(Problem details) Beneath this instruction is a block of data; output from it exactly the lines that run from the one containing "(at -19.2 -1.9)" through the one containing "(at -12.8 -1.9)", inclusive.

-- Records provided follows --

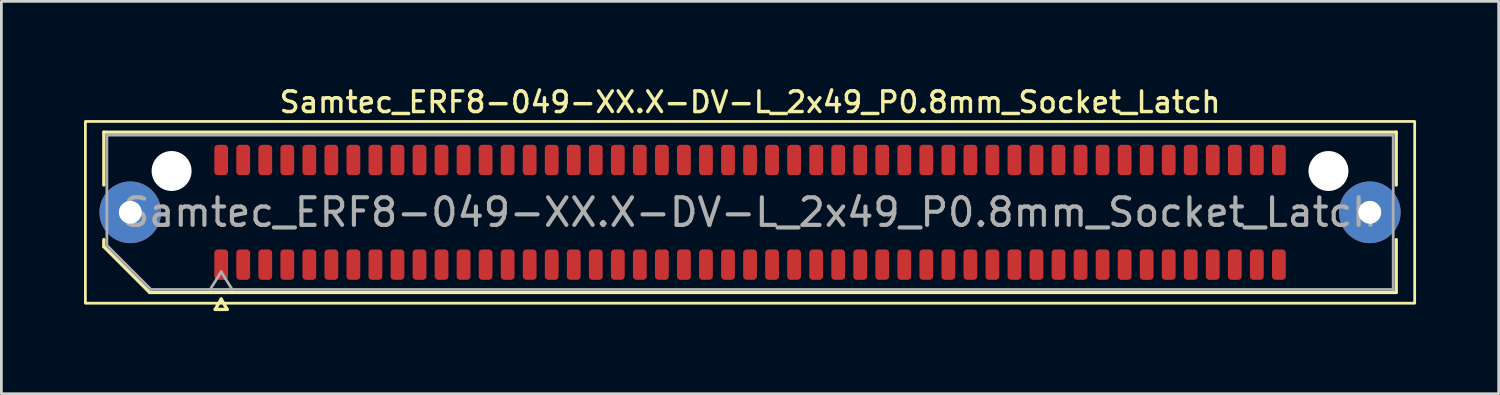
<source format=kicad_pcb>
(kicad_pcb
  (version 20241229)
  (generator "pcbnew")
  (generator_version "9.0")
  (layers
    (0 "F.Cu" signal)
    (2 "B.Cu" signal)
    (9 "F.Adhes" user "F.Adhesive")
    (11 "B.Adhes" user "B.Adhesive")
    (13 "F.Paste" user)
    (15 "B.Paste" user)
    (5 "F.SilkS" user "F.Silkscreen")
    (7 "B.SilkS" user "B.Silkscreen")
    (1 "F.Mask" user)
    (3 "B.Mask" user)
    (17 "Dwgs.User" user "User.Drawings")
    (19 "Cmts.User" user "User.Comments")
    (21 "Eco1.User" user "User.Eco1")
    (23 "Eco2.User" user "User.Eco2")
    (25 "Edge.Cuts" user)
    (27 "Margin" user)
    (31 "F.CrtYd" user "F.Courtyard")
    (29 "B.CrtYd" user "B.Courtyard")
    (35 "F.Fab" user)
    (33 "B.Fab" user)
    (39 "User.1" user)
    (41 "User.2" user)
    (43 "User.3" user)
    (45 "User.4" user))
  (footprint "Samtec_ERF8-049-XX.X-DV-L_2x49_P0.8mm_Socket_Latch"
    (layer "F.Cu")
    (at 24.18 4.658)
    (property "Reference" "Samtec_ERF8-049-XX.X-DV-L_2x49_P0.8mm_Socket_Latch" (at 0 -4 0) (layer "F.SilkS") (effects (font (size 0.75 0.75) (thickness 0.125))))
    (attr smd)
    (fp_line (start -23.46 -2.91) (end 23.46 -2.91) (stroke (width 0.12) (type solid)) (layer "F.SilkS"))
    (fp_line (start -23.46 -0.991) (end -23.46 -2.91) (stroke (width 0.12) (type solid)) (layer "F.SilkS"))
    (fp_line (start -23.46 1.246) (end -23.46 0.991) (stroke (width 0.12) (type solid)) (layer "F.SilkS"))
    (fp_line (start -21.796 2.91) (end -23.46 1.246) (stroke (width 0.12) (type solid)) (layer "F.SilkS"))
    (fp_line (start -19.417 3.525) (end -19.2 3.15) (stroke (width 0.12) (type solid)) (layer "F.SilkS"))
    (fp_line (start -19.2 3.15) (end -18.983 3.525) (stroke (width 0.12) (type solid)) (layer "F.SilkS"))
    (fp_line (start -18.983 3.525) (end -19.417 3.525) (stroke (width 0.12) (type solid)) (layer "F.SilkS"))
    (fp_line (start 23.46 -2.91) (end 23.46 -0.991) (stroke (width 0.12) (type solid)) (layer "F.SilkS"))
    (fp_line (start 23.46 0.991) (end 23.46 2.91) (stroke (width 0.12) (type solid)) (layer "F.SilkS"))
    (fp_line (start 23.46 2.91) (end -21.796 2.91) (stroke (width 0.12) (type solid)) (layer "F.SilkS"))
    (fp_rect (start -24.13 -3.3) (end 24.13 3.3) (stroke (width 0.1) (type solid)) (fill no) (layer "F.SilkS"))
    (fp_line (start -23.35 -2.8) (end 23.35 -2.8) (stroke (width 0.1) (type solid)) (layer "F.Fab"))
    (fp_line (start -23.35 1.2) (end -23.35 -2.8) (stroke (width 0.1) (type solid)) (layer "F.Fab"))
    (fp_line (start -21.75 2.8) (end -23.35 1.2) (stroke (width 0.1) (type solid)) (layer "F.Fab"))
    (fp_line (start -19.6 2.8) (end -19.2 2.16) (stroke (width 0.1) (type solid)) (layer "F.Fab"))
    (fp_line (start -19.2 2.16) (end -18.8 2.8) (stroke (width 0.1) (type solid)) (layer "F.Fab"))
    (fp_line (start 23.35 -2.8) (end 23.35 2.8) (stroke (width 0.1) (type solid)) (layer "F.Fab"))
    (fp_line (start 23.35 2.8) (end -21.75 2.8) (stroke (width 0.1) (type solid)) (layer "F.Fab"))
    (fp_text user "${REFERENCE}" (at 0 0 0) (layer "F.Fab") (effects (font (size 1 1) (thickness 0.15))))
    (pad "" thru_hole circle (at -22.5 0) (size 2.24 2.24) (drill 0.83) (layers "*.Cu" "*.Mask" "F.Paste"))
    (pad "" np_thru_hole circle (at -21 -1.5) (size 1.45 1.45) (drill 1.45) (layers "*.Cu" "*.Mask"))
    (pad "" np_thru_hole circle (at 21 -1.5) (size 1.45 1.45) (drill 1.45) (layers "*.Cu" "*.Mask"))
    (pad "" thru_hole circle (at 22.5 0) (size 2.24 2.24) (drill 0.83) (layers "*.Cu" "*.Mask" "F.Paste"))
    (pad "1" smd roundrect (at -19.2 1.9) (size 0.5 1.1) (layers "F.Cu" "F.Mask" "F.Paste") (roundrect_rratio 0.25))
    (pad "2" smd roundrect (at -19.2 -1.9) (size 0.5 1.1) (layers "F.Cu" "F.Mask" "F.Paste") (roundrect_rratio 0.25))
    (pad "3" smd roundrect (at -18.4 1.9) (size 0.5 1.1) (layers "F.Cu" "F.Mask" "F.Paste") (roundrect_rratio 0.25))
    (pad "4" smd roundrect (at -18.4 -1.9) (size 0.5 1.1) (layers "F.Cu" "F.Mask" "F.Paste") (roundrect_rratio 0.25))
    (pad "5" smd roundrect (at -17.6 1.9) (size 0.5 1.1) (layers "F.Cu" "F.Mask" "F.Paste") (roundrect_rratio 0.25))
    (pad "6" smd roundrect (at -17.6 -1.9) (size 0.5 1.1) (layers "F.Cu" "F.Mask" "F.Paste") (roundrect_rratio 0.25))
    (pad "7" smd roundrect (at -16.8 1.9) (size 0.5 1.1) (layers "F.Cu" "F.Mask" "F.Paste") (roundrect_rratio 0.25))
    (pad "8" smd roundrect (at -16.8 -1.9) (size 0.5 1.1) (layers "F.Cu" "F.Mask" "F.Paste") (roundrect_rratio 0.25))
    (pad "9" smd roundrect (at -16 1.9) (size 0.5 1.1) (layers "F.Cu" "F.Mask" "F.Paste") (roundrect_rratio 0.25))
    (pad "10" smd roundrect (at -16 -1.9) (size 0.5 1.1) (layers "F.Cu" "F.Mask" "F.Paste") (roundrect_rratio 0.25))
    (pad "11" smd roundrect (at -15.2 1.9) (size 0.5 1.1) (layers "F.Cu" "F.Mask" "F.Paste") (roundrect_rratio 0.25))
    (pad "12" smd roundrect (at -15.2 -1.9) (size 0.5 1.1) (layers "F.Cu" "F.Mask" "F.Paste") (roundrect_rratio 0.25))
    (pad "13" smd roundrect (at -14.4 1.9) (size 0.5 1.1) (layers "F.Cu" "F.Mask" "F.Paste") (roundrect_rratio 0.25))
    (pad "14" smd roundrect (at -14.4 -1.9) (size 0.5 1.1) (layers "F.Cu" "F.Mask" "F.Paste") (roundrect_rratio 0.25))
    (pad "15" smd roundrect (at -13.6 1.9) (size 0.5 1.1) (layers "F.Cu" "F.Mask" "F.Paste") (roundrect_rratio 0.25))
    (pad "16" smd roundrect (at -13.6 -1.9) (size 0.5 1.1) (layers "F.Cu" "F.Mask" "F.Paste") (roundrect_rratio 0.25))
    (pad "17" smd roundrect (at -12.8 1.9) (size 0.5 1.1) (layers "F.Cu" "F.Mask" "F.Paste") (roundrect_rratio 0.25))
    (pad "18" smd roundrect (at -12.8 -1.9) (size 0.5 1.1) (layers "F.Cu" "F.Mask" "F.Paste") (roundrect_rratio 0.25))
    (pad "19" smd roundrect (at -12 1.9) (size 0.5 1.1) (layers "F.Cu" "F.Mask" "F.Paste") (roundrect_rratio 0.25))
    (pad "20" smd roundrect (at -12 -1.9) (size 0.5 1.1) (layers "F.Cu" "F.Mask" "F.Paste") (roundrect_rratio 0.25))
    (pad "21" smd roundrect (at -11.2 1.9) (size 0.5 1.1) (layers "F.Cu" "F.Mask" "F.Paste") (roundrect_rratio 0.25))
    (pad "22" smd roundrect (at -11.2 -1.9) (size 0.5 1.1) (layers "F.Cu" "F.Mask" "F.Paste") (roundrect_rratio 0.25))
    (pad "23" smd roundrect (at -10.4 1.9) (size 0.5 1.1) (layers "F.Cu" "F.Mask" "F.Paste") (roundrect_rratio 0.25))
    (pad "24" smd roundrect (at -10.4 -1.9) (size 0.5 1.1) (layers "F.Cu" "F.Mask" "F.Paste") (roundrect_rratio 0.25))
    (pad "25" smd roundrect (at -9.6 1.9) (size 0.5 1.1) (layers "F.Cu" "F.Mask" "F.Paste") (roundrect_rratio 0.25))
    (pad "26" smd roundrect (at -9.6 -1.9) (size 0.5 1.1) (layers "F.Cu" "F.Mask" "F.Paste") (roundrect_rratio 0.25))
    (pad "27" smd roundrect (at -8.8 1.9) (size 0.5 1.1) (layers "F.Cu" "F.Mask" "F.Paste") (roundrect_rratio 0.25))
    (pad "28" smd roundrect (at -8.8 -1.9) (size 0.5 1.1) (layers "F.Cu" "F.Mask" "F.Paste") (roundrect_rratio 0.25))
    (pad "29" smd roundrect (at -8 1.9) (size 0.5 1.1) (layers "F.Cu" "F.Mask" "F.Paste") (roundrect_rratio 0.25))
    (pad "30" smd roundrect (at -8 -1.9) (size 0.5 1.1) (layers "F.Cu" "F.Mask" "F.Paste") (roundrect_rratio 0.25))
    (pad "31" smd roundrect (at -7.2 1.9) (size 0.5 1.1) (layers "F.Cu" "F.Mask" "F.Paste") (roundrect_rratio 0.25))
    (pad "32" smd roundrect (at -7.2 -1.9) (size 0.5 1.1) (layers "F.Cu" "F.Mask" "F.Paste") (roundrect_rratio 0.25))
    (pad "33" smd roundrect (at -6.4 1.9) (size 0.5 1.1) (layers "F.Cu" "F.Mask" "F.Paste") (roundrect_rratio 0.25))
    (pad "34" smd roundrect (at -6.4 -1.9) (size 0.5 1.1) (layers "F.Cu" "F.Mask" "F.Paste") (roundrect_rratio 0.25))
    (pad "35" smd roundrect (at -5.6 1.9) (size 0.5 1.1) (layers "F.Cu" "F.Mask" "F.Paste") (roundrect_rratio 0.25))
    (pad "36" smd roundrect (at -5.6 -1.9) (size 0.5 1.1) (layers "F.Cu" "F.Mask" "F.Paste") (roundrect_rratio 0.25))
    (pad "37" smd roundrect (at -4.8 1.9) (size 0.5 1.1) (layers "F.Cu" "F.Mask" "F.Paste") (roundrect_rratio 0.25))
    (pad "38" smd roundrect (at -4.8 -1.9) (size 0.5 1.1) (layers "F.Cu" "F.Mask" "F.Paste") (roundrect_rratio 0.25))
    (pad "39" smd roundrect (at -4 1.9) (size 0.5 1.1) (layers "F.Cu" "F.Mask" "F.Paste") (roundrect_rratio 0.25))
    (pad "40" smd roundrect (at -4 -1.9) (size 0.5 1.1) (layers "F.Cu" "F.Mask" "F.Paste") (roundrect_rratio 0.25))
    (pad "41" smd roundrect (at -3.2 1.9) (size 0.5 1.1) (layers "F.Cu" "F.Mask" "F.Paste") (roundrect_rratio 0.25))
    (pad "42" smd roundrect (at -3.2 -1.9) (size 0.5 1.1) (layers "F.Cu" "F.Mask" "F.Paste") (roundrect_rratio 0.25))
    (pad "43" smd roundrect (at -2.4 1.9) (size 0.5 1.1) (layers "F.Cu" "F.Mask" "F.Paste") (roundrect_rratio 0.25))
    (pad "44" smd roundrect (at -2.4 -1.9) (size 0.5 1.1) (layers "F.Cu" "F.Mask" "F.Paste") (roundrect_rratio 0.25))
    (pad "45" smd roundrect (at -1.6 1.9) (size 0.5 1.1) (layers "F.Cu" "F.Mask" "F.Paste") (roundrect_rratio 0.25))
    (pad "46" smd roundrect (at -1.6 -1.9) (size 0.5 1.1) (layers "F.Cu" "F.Mask" "F.Paste") (roundrect_rratio 0.25))
    (pad "47" smd roundrect (at -0.8 1.9) (size 0.5 1.1) (layers "F.Cu" "F.Mask" "F.Paste") (roundrect_rratio 0.25))
    (pad "48" smd roundrect (at -0.8 -1.9) (size 0.5 1.1) (layers "F.Cu" "F.Mask" "F.Paste") (roundrect_rratio 0.25))
    (pad "49" smd roundrect (at 0 1.9) (size 0.5 1.1) (layers "F.Cu" "F.Mask" "F.Paste") (roundrect_rratio 0.25))
    (pad "50" smd roundrect (at 0 -1.9) (size 0.5 1.1) (layers "F.Cu" "F.Mask" "F.Paste") (roundrect_rratio 0.25))
    (pad "51" smd roundrect (at 0.8 1.9) (size 0.5 1.1) (layers "F.Cu" "F.Mask" "F.Paste") (roundrect_rratio 0.25))
    (pad "52" smd roundrect (at 0.8 -1.9) (size 0.5 1.1) (layers "F.Cu" "F.Mask" "F.Paste") (roundrect_rratio 0.25))
    (pad "53" smd roundrect (at 1.6 1.9) (size 0.5 1.1) (layers "F.Cu" "F.Mask" "F.Paste") (roundrect_rratio 0.25))
    (pad "54" smd roundrect (at 1.6 -1.9) (size 0.5 1.1) (layers "F.Cu" "F.Mask" "F.Paste") (roundrect_rratio 0.25))
    (pad "55" smd roundrect (at 2.4 1.9) (size 0.5 1.1) (layers "F.Cu" "F.Mask" "F.Paste") (roundrect_rratio 0.25))
    (pad "56" smd roundrect (at 2.4 -1.9) (size 0.5 1.1) (layers "F.Cu" "F.Mask" "F.Paste") (roundrect_rratio 0.25))
    (pad "57" smd roundrect (at 3.2 1.9) (size 0.5 1.1) (layers "F.Cu" "F.Mask" "F.Paste") (roundrect_rratio 0.25))
    (pad "58" smd roundrect (at 3.2 -1.9) (size 0.5 1.1) (layers "F.Cu" "F.Mask" "F.Paste") (roundrect_rratio 0.25))
    (pad "59" smd roundrect (at 4 1.9) (size 0.5 1.1) (layers "F.Cu" "F.Mask" "F.Paste") (roundrect_rratio 0.25))
    (pad "60" smd roundrect (at 4 -1.9) (size 0.5 1.1) (layers "F.Cu" "F.Mask" "F.Paste") (roundrect_rratio 0.25))
    (pad "61" smd roundrect (at 4.8 1.9) (size 0.5 1.1) (layers "F.Cu" "F.Mask" "F.Paste") (roundrect_rratio 0.25))
    (pad "62" smd roundrect (at 4.8 -1.9) (size 0.5 1.1) (layers "F.Cu" "F.Mask" "F.Paste") (roundrect_rratio 0.25))
    (pad "63" smd roundrect (at 5.6 1.9) (size 0.5 1.1) (layers "F.Cu" "F.Mask" "F.Paste") (roundrect_rratio 0.25))
    (pad "64" smd roundrect (at 5.6 -1.9) (size 0.5 1.1) (layers "F.Cu" "F.Mask" "F.Paste") (roundrect_rratio 0.25))
    (pad "65" smd roundrect (at 6.4 1.9) (size 0.5 1.1) (layers "F.Cu" "F.Mask" "F.Paste") (roundrect_rratio 0.25))
    (pad "66" smd roundrect (at 6.4 -1.9) (size 0.5 1.1) (layers "F.Cu" "F.Mask" "F.Paste") (roundrect_rratio 0.25))
    (pad "67" smd roundrect (at 7.2 1.9) (size 0.5 1.1) (layers "F.Cu" "F.Mask" "F.Paste") (roundrect_rratio 0.25))
    (pad "68" smd roundrect (at 7.2 -1.9) (size 0.5 1.1) (layers "F.Cu" "F.Mask" "F.Paste") (roundrect_rratio 0.25))
    (pad "69" smd roundrect (at 8 1.9) (size 0.5 1.1) (layers "F.Cu" "F.Mask" "F.Paste") (roundrect_rratio 0.25))
    (pad "70" smd roundrect (at 8 -1.9) (size 0.5 1.1) (layers "F.Cu" "F.Mask" "F.Paste") (roundrect_rratio 0.25))
    (pad "71" smd roundrect (at 8.8 1.9) (size 0.5 1.1) (layers "F.Cu" "F.Mask" "F.Paste") (roundrect_rratio 0.25))
    (pad "72" smd roundrect (at 8.8 -1.9) (size 0.5 1.1) (layers "F.Cu" "F.Mask" "F.Paste") (roundrect_rratio 0.25))
    (pad "73" smd roundrect (at 9.6 1.9) (size 0.5 1.1) (layers "F.Cu" "F.Mask" "F.Paste") (roundrect_rratio 0.25))
    (pad "74" smd roundrect (at 9.6 -1.9) (size 0.5 1.1) (layers "F.Cu" "F.Mask" "F.Paste") (roundrect_rratio 0.25))
    (pad "75" smd roundrect (at 10.4 1.9) (size 0.5 1.1) (layers "F.Cu" "F.Mask" "F.Paste") (roundrect_rratio 0.25))
    (pad "76" smd roundrect (at 10.4 -1.9) (size 0.5 1.1) (layers "F.Cu" "F.Mask" "F.Paste") (roundrect_rratio 0.25))
    (pad "77" smd roundrect (at 11.2 1.9) (size 0.5 1.1) (layers "F.Cu" "F.Mask" "F.Paste") (roundrect_rratio 0.25))
    (pad "78" smd roundrect (at 11.2 -1.9) (size 0.5 1.1) (layers "F.Cu" "F.Mask" "F.Paste") (roundrect_rratio 0.25))
    (pad "79" smd roundrect (at 12 1.9) (size 0.5 1.1) (layers "F.Cu" "F.Mask" "F.Paste") (roundrect_rratio 0.25))
    (pad "80" smd roundrect (at 12 -1.9) (size 0.5 1.1) (layers "F.Cu" "F.Mask" "F.Paste") (roundrect_rratio 0.25))
    (pad "81" smd roundrect (at 12.8 1.9) (size 0.5 1.1) (layers "F.Cu" "F.Mask" "F.Paste") (roundrect_rratio 0.25))
    (pad "82" smd roundrect (at 12.8 -1.9) (size 0.5 1.1) (layers "F.Cu" "F.Mask" "F.Paste") (roundrect_rratio 0.25))
    (pad "83" smd roundrect (at 13.6 1.9) (size 0.5 1.1) (layers "F.Cu" "F.Mask" "F.Paste") (roundrect_rratio 0.25))
    (pad "84" smd roundrect (at 13.6 -1.9) (size 0.5 1.1) (layers "F.Cu" "F.Mask" "F.Paste") (roundrect_rratio 0.25))
    (pad "85" smd roundrect (at 14.4 1.9) (size 0.5 1.1) (layers "F.Cu" "F.Mask" "F.Paste") (roundrect_rratio 0.25))
    (pad "86" smd roundrect (at 14.4 -1.9) (size 0.5 1.1) (layers "F.Cu" "F.Mask" "F.Paste") (roundrect_rratio 0.25))
    (pad "87" smd roundrect (at 15.2 1.9) (size 0.5 1.1) (layers "F.Cu" "F.Mask" "F.Paste") (roundrect_rratio 0.25))
    (pad "88" smd roundrect (at 15.2 -1.9) (size 0.5 1.1) (layers "F.Cu" "F.Mask" "F.Paste") (roundrect_rratio 0.25))
    (pad "89" smd roundrect (at 16 1.9) (size 0.5 1.1) (layers "F.Cu" "F.Mask" "F.Paste") (roundrect_rratio 0.25))
    (pad "90" smd roundrect (at 16 -1.9) (size 0.5 1.1) (layers "F.Cu" "F.Mask" "F.Paste") (roundrect_rratio 0.25))
    (pad "91" smd roundrect (at 16.8 1.9) (size 0.5 1.1) (layers "F.Cu" "F.Mask" "F.Paste") (roundrect_rratio 0.25))
    (pad "92" smd roundrect (at 16.8 -1.9) (size 0.5 1.1) (layers "F.Cu" "F.Mask" "F.Paste") (roundrect_rratio 0.25))
    (pad "93" smd roundrect (at 17.6 1.9) (size 0.5 1.1) (layers "F.Cu" "F.Mask" "F.Paste") (roundrect_rratio 0.25))
    (pad "94" smd roundrect (at 17.6 -1.9) (size 0.5 1.1) (layers "F.Cu" "F.Mask" "F.Paste") (roundrect_rratio 0.25))
    (pad "95" smd roundrect (at 18.4 1.9) (size 0.5 1.1) (layers "F.Cu" "F.Mask" "F.Paste") (roundrect_rratio 0.25))
    (pad "96" smd roundrect (at 18.4 -1.9) (size 0.5 1.1) (layers "F.Cu" "F.Mask" "F.Paste") (roundrect_rratio 0.25))
    (pad "97" smd roundrect (at 19.2 1.9) (size 0.5 1.1) (layers "F.Cu" "F.Mask" "F.Paste") (roundrect_rratio 0.25))
    (pad "98" smd roundrect (at 19.2 -1.9) (size 0.5 1.1) (layers "F.Cu" "F.Mask" "F.Paste") (roundrect_rratio 0.25)))
  (gr_rect
    (start -3 -3)
    (end 51.36 11.243)
    (stroke (width 0.1) (type default))
    (fill no)
    (layer "Edge.Cuts")))
</source>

-- Records provided concluded --

(Exercise solution)
    (pad "2" smd roundrect (at -19.2 -1.9) (size 0.5 1.1) (layers "F.Cu" "F.Mask" "F.Paste") (roundrect_rratio 0.25))
    (pad "3" smd roundrect (at -18.4 1.9) (size 0.5 1.1) (layers "F.Cu" "F.Mask" "F.Paste") (roundrect_rratio 0.25))
    (pad "4" smd roundrect (at -18.4 -1.9) (size 0.5 1.1) (layers "F.Cu" "F.Mask" "F.Paste") (roundrect_rratio 0.25))
    (pad "5" smd roundrect (at -17.6 1.9) (size 0.5 1.1) (layers "F.Cu" "F.Mask" "F.Paste") (roundrect_rratio 0.25))
    (pad "6" smd roundrect (at -17.6 -1.9) (size 0.5 1.1) (layers "F.Cu" "F.Mask" "F.Paste") (roundrect_rratio 0.25))
    (pad "7" smd roundrect (at -16.8 1.9) (size 0.5 1.1) (layers "F.Cu" "F.Mask" "F.Paste") (roundrect_rratio 0.25))
    (pad "8" smd roundrect (at -16.8 -1.9) (size 0.5 1.1) (layers "F.Cu" "F.Mask" "F.Paste") (roundrect_rratio 0.25))
    (pad "9" smd roundrect (at -16 1.9) (size 0.5 1.1) (layers "F.Cu" "F.Mask" "F.Paste") (roundrect_rratio 0.25))
    (pad "10" smd roundrect (at -16 -1.9) (size 0.5 1.1) (layers "F.Cu" "F.Mask" "F.Paste") (roundrect_rratio 0.25))
    (pad "11" smd roundrect (at -15.2 1.9) (size 0.5 1.1) (layers "F.Cu" "F.Mask" "F.Paste") (roundrect_rratio 0.25))
    (pad "12" smd roundrect (at -15.2 -1.9) (size 0.5 1.1) (layers "F.Cu" "F.Mask" "F.Paste") (roundrect_rratio 0.25))
    (pad "13" smd roundrect (at -14.4 1.9) (size 0.5 1.1) (layers "F.Cu" "F.Mask" "F.Paste") (roundrect_rratio 0.25))
    (pad "14" smd roundrect (at -14.4 -1.9) (size 0.5 1.1) (layers "F.Cu" "F.Mask" "F.Paste") (roundrect_rratio 0.25))
    (pad "15" smd roundrect (at -13.6 1.9) (size 0.5 1.1) (layers "F.Cu" "F.Mask" "F.Paste") (roundrect_rratio 0.25))
    (pad "16" smd roundrect (at -13.6 -1.9) (size 0.5 1.1) (layers "F.Cu" "F.Mask" "F.Paste") (roundrect_rratio 0.25))
    (pad "17" smd roundrect (at -12.8 1.9) (size 0.5 1.1) (layers "F.Cu" "F.Mask" "F.Paste") (roundrect_rratio 0.25))
    (pad "18" smd roundrect (at -12.8 -1.9) (size 0.5 1.1) (layers "F.Cu" "F.Mask" "F.Paste") (roundrect_rratio 0.25))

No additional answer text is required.